4) There's been more matchmaking
Bay Area real estate developers have also received more help from city officials with finding Chinese capital partners. Former Oakland Mayor Jean Quan helped link East Bay-based Signature Development Group with Zarsion Holdings in 2013 to help pay for the massive Brooklyn Basin development.

China SF, a nonprofit that works with San Francisco's Office of Economic and Workforce Development, also helped bring together the off-market sale of First and Mission to Oceanwide.
"We've been looking at real estate for last year and a half," said Darlene Chiu Bryant, executive director of China SF. "We created a book of properties interested in inbound investment" to show Chinese companies.

5) Buying big U.S. commercial properties makes headlines
There's no better way for a Chinese company to get name recognition overseas than investing in a trophy property. That's why more Bay Area business and political leaders know Vanke - not because of its $81.3 billion in total assets, but because it became the joint venture partner for Lumina. Even though Oceanwide has more than $5 billion in revenue, not many in the United States had heard of the developer until they paid $200 million for a downtown Los Angeles property in 2013.

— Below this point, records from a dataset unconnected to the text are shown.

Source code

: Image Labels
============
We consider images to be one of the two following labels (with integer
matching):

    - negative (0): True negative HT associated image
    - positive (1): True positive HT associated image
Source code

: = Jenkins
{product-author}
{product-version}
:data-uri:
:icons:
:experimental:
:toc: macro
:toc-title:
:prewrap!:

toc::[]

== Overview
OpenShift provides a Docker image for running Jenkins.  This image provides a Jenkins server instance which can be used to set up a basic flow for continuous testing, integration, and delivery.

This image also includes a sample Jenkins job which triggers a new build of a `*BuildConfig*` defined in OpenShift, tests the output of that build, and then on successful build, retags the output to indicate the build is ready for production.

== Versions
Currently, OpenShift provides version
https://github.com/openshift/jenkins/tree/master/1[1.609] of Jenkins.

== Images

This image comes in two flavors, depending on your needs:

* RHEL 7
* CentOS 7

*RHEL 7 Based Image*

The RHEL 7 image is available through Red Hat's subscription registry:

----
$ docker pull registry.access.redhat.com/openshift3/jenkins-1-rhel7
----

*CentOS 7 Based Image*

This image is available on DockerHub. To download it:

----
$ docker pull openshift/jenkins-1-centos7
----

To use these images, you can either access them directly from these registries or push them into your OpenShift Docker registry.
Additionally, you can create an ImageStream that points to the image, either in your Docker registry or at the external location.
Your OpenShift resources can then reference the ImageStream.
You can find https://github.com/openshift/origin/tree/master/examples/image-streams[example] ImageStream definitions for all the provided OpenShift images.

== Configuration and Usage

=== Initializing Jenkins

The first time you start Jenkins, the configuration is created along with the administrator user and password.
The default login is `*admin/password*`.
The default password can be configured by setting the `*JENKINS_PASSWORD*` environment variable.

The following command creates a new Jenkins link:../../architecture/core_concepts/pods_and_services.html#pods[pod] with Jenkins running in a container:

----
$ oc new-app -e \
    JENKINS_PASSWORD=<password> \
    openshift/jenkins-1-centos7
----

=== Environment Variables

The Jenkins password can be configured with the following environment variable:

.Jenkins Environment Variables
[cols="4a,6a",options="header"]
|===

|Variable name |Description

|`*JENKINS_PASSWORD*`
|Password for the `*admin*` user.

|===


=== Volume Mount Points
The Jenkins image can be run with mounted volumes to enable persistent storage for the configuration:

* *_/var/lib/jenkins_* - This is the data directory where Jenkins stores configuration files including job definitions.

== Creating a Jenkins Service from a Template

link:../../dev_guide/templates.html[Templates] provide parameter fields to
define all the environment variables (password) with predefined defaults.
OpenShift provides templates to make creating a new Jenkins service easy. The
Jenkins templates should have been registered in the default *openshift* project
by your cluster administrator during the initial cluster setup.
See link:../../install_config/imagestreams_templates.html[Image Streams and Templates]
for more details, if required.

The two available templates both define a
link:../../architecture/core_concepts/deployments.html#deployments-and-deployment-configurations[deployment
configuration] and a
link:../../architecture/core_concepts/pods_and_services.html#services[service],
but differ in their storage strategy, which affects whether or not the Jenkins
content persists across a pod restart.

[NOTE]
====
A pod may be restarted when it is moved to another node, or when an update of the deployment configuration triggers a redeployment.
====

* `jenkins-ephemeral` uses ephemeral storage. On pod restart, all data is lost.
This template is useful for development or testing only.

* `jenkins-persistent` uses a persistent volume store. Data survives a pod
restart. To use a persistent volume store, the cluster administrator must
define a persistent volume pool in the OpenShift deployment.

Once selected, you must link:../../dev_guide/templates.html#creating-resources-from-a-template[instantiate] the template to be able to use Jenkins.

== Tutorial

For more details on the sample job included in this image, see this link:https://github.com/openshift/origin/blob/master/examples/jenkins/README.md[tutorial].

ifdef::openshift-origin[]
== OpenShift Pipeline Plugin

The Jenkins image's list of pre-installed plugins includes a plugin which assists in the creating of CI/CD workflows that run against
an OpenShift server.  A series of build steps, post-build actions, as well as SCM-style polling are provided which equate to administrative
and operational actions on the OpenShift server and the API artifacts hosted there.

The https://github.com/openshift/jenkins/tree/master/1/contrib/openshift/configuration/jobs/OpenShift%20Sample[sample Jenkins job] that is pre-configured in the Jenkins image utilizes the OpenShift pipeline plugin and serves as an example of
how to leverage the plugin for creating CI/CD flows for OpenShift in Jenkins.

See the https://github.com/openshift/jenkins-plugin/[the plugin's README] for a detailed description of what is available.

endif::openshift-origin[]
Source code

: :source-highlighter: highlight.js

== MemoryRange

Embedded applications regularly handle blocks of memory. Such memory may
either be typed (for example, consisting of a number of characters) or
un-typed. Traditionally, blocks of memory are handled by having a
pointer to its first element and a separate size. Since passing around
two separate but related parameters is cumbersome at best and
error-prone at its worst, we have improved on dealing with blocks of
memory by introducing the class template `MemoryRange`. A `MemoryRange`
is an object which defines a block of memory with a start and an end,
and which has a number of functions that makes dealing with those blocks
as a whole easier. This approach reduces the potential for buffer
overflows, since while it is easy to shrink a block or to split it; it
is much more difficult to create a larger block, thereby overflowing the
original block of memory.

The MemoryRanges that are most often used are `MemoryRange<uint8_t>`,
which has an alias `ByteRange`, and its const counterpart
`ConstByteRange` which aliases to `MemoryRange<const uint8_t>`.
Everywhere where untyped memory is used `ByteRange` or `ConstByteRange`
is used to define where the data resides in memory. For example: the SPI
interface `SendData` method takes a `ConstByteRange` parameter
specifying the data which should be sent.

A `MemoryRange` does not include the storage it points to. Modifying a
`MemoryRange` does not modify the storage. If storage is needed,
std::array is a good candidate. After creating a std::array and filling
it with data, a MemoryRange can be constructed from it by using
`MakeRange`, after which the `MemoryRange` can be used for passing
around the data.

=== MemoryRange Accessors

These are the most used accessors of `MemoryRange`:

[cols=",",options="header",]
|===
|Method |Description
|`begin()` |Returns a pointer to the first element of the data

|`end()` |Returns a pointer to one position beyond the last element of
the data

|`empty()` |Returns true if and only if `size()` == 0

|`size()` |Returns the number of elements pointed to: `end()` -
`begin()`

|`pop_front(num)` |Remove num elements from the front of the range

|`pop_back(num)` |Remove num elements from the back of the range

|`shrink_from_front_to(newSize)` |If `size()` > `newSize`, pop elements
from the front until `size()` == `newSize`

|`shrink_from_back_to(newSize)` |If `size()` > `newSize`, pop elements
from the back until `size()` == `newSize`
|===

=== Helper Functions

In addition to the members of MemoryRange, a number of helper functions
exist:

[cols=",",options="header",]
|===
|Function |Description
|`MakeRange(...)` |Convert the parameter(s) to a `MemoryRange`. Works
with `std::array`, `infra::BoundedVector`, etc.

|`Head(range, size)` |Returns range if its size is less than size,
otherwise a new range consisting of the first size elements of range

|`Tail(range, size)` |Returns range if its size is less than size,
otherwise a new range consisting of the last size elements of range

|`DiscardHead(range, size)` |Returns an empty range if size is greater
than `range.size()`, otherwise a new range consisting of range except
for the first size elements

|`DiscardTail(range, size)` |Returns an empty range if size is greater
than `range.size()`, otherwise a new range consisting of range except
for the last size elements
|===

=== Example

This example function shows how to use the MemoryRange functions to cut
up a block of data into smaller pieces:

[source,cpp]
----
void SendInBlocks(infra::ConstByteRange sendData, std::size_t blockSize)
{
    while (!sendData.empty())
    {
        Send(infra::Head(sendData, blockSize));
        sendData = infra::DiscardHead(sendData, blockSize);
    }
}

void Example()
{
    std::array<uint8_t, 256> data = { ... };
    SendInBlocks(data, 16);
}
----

"It's also a way for these Chinese companies to become more visible international. If you're the first (company) to buy a building in New York or London or San Francisco, that's unbelievable PR in addition to the value of the specific deal," Hielscher said.

6) San Francisco has started to look more like Shanghai, kind of…
China has more than 70 towers taller than San Francisco's tallest building, the Transamerica Tower. Yes, San Francisco hasn't cared for height very much, but that's starting to change as the Transbay district pops up. One of the buildings Oceanwide will build will be the second-tallest in the city at 910 feet.

"It's fortuitous and not totally coincidental that this type of interest is coming as San Francisco seems finally to have understood that verticality makes for a better city and it's finally setting itself up to be a denser city with a 24-hour lifestyle," said Greg Flynn, CEO of Flynn Properties, which has retained a minority stake in 225 Bush St. after selling it to Chinese developer Kylli Inc. last year.